## Exercise prompt
Repeat exactly the lines of the entries below from the one with "Wirtschaft & Gewerbe" through the one with "por carretera, en", both ends included, and nothing else.

## Material for this exercise
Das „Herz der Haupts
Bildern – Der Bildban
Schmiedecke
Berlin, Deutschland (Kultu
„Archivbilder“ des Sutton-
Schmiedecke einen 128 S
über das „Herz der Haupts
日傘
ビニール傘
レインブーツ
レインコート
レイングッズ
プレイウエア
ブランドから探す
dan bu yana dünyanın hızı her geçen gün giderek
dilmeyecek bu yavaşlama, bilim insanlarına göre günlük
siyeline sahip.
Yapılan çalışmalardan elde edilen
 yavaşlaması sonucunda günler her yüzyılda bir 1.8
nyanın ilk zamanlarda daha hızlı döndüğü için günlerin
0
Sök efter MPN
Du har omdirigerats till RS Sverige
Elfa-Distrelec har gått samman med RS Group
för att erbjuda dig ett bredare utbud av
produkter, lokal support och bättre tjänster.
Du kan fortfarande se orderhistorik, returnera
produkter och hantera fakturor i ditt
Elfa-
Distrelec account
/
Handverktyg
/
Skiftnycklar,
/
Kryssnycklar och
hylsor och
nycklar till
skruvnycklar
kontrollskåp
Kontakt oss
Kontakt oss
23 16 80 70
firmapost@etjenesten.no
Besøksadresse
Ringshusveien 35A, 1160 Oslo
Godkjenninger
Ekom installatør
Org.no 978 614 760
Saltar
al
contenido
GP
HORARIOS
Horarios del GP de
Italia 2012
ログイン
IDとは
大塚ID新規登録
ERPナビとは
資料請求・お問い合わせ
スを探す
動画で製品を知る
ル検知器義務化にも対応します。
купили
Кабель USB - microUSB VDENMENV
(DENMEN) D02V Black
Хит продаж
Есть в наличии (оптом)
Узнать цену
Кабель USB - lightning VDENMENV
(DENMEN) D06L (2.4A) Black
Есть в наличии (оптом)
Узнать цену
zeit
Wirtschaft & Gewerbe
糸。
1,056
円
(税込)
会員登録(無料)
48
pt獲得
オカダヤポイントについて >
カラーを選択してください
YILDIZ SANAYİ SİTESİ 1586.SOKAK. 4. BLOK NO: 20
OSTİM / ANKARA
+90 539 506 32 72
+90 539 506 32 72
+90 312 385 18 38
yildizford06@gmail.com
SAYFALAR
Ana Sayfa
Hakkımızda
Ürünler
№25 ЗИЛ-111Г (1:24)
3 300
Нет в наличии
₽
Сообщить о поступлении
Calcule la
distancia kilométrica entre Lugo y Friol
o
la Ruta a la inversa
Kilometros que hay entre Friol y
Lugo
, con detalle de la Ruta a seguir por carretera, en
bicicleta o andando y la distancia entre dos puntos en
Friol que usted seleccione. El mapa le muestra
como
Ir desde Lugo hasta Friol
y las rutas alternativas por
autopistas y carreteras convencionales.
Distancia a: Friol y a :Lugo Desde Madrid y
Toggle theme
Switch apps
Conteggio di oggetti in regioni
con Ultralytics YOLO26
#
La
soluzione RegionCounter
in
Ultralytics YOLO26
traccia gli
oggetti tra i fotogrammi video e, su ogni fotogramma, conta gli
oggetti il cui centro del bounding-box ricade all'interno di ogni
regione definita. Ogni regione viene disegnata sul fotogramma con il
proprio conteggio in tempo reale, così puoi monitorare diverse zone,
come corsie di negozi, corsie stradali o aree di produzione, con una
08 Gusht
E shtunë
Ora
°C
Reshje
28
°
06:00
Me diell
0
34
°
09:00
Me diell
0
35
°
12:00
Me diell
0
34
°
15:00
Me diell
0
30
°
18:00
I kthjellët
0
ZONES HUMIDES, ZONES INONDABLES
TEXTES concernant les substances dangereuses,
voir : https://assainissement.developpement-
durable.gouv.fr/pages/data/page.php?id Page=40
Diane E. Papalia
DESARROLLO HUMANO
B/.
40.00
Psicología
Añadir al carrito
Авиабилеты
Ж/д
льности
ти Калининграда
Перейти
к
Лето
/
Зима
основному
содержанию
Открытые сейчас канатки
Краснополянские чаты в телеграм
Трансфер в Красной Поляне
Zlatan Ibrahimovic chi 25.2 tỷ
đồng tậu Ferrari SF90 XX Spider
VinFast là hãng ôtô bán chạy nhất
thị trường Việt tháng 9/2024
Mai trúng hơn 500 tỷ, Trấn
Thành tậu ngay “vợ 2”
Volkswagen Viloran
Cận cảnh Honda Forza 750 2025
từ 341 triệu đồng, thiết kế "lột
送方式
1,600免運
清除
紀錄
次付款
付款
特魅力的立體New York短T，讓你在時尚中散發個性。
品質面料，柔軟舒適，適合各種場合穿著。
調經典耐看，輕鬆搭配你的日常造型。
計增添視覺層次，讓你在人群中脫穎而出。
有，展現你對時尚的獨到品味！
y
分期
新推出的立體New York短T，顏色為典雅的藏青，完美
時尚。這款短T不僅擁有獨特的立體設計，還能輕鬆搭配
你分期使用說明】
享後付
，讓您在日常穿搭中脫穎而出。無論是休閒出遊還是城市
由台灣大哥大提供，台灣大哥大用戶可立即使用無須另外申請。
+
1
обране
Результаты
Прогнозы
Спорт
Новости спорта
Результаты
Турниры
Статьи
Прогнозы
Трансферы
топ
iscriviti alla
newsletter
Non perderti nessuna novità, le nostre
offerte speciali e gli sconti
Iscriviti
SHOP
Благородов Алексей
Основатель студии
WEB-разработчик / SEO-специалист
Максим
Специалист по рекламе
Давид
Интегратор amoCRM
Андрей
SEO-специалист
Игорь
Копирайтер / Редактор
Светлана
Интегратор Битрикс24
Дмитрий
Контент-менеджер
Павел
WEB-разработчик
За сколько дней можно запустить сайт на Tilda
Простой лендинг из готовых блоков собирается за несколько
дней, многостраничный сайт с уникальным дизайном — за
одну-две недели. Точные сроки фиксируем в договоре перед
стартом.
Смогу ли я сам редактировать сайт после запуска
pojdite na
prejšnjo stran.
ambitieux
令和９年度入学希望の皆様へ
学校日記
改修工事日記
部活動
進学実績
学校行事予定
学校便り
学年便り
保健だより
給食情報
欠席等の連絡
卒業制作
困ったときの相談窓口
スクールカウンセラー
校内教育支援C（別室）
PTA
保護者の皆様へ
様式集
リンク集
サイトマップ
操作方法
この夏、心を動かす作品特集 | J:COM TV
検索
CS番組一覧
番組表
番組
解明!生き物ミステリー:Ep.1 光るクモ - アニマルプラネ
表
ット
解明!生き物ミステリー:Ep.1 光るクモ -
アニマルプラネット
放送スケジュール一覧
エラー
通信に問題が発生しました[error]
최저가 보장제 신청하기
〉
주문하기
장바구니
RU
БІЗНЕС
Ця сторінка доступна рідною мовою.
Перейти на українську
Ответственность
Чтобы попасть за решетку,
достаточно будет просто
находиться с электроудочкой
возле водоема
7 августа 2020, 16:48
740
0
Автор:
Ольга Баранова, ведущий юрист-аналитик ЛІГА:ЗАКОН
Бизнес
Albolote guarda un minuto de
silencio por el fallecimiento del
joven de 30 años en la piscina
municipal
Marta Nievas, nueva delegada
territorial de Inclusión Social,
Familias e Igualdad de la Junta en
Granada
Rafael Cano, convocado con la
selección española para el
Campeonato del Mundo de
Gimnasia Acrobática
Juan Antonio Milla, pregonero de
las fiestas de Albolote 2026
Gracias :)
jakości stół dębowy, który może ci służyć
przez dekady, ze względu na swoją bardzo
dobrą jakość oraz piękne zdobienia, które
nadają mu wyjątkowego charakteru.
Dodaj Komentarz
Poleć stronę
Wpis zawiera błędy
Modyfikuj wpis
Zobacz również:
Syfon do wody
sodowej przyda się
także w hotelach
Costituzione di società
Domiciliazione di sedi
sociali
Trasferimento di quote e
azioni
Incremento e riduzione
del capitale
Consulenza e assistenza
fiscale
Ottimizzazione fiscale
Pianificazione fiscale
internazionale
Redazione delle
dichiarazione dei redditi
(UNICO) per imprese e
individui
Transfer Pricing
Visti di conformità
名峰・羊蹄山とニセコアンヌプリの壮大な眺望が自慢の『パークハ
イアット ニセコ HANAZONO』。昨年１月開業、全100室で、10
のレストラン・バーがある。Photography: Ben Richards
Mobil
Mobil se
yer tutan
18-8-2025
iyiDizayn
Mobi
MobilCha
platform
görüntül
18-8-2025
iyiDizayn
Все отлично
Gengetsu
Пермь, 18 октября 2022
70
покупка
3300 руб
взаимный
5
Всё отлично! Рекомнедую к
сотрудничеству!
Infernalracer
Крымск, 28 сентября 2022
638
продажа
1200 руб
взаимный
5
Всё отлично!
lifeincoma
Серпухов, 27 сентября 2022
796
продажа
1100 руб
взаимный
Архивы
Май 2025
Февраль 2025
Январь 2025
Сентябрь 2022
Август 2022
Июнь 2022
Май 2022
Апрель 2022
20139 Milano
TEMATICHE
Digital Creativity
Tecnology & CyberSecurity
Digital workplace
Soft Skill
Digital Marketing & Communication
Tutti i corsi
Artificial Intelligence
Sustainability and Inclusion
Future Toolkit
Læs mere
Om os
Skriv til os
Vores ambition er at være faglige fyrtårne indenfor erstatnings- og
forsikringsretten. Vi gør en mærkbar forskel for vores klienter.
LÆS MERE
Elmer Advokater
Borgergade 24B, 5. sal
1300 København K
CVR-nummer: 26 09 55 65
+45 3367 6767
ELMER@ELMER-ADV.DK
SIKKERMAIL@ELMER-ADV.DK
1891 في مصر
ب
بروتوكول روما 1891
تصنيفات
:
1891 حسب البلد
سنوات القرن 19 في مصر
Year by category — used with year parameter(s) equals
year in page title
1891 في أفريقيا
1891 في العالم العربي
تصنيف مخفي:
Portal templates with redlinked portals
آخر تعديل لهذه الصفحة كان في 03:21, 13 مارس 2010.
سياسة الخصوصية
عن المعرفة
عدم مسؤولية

## Solution to this exercise
Wirtschaft & Gewerbe
糸。
1,056
円
(税込)
会員登録(無料)
48
pt獲得
オカダヤポイントについて >
カラーを選択してください
YILDIZ SANAYİ SİTESİ 1586.SOKAK. 4. BLOK NO: 20
OSTİM / ANKARA
+90 539 506 32 72
+90 539 506 32 72
+90 312 385 18 38
yildizford06@gmail.com
SAYFALAR
Ana Sayfa
Hakkımızda
Ürünler
№25 ЗИЛ-111Г (1:24)
3 300
Нет в наличии
₽
Сообщить о поступлении
Calcule la
distancia kilométrica entre Lugo y Friol
o
la Ruta a la inversa
Kilometros que hay entre Friol y
Lugo
, con detalle de la Ruta a seguir por carretera, en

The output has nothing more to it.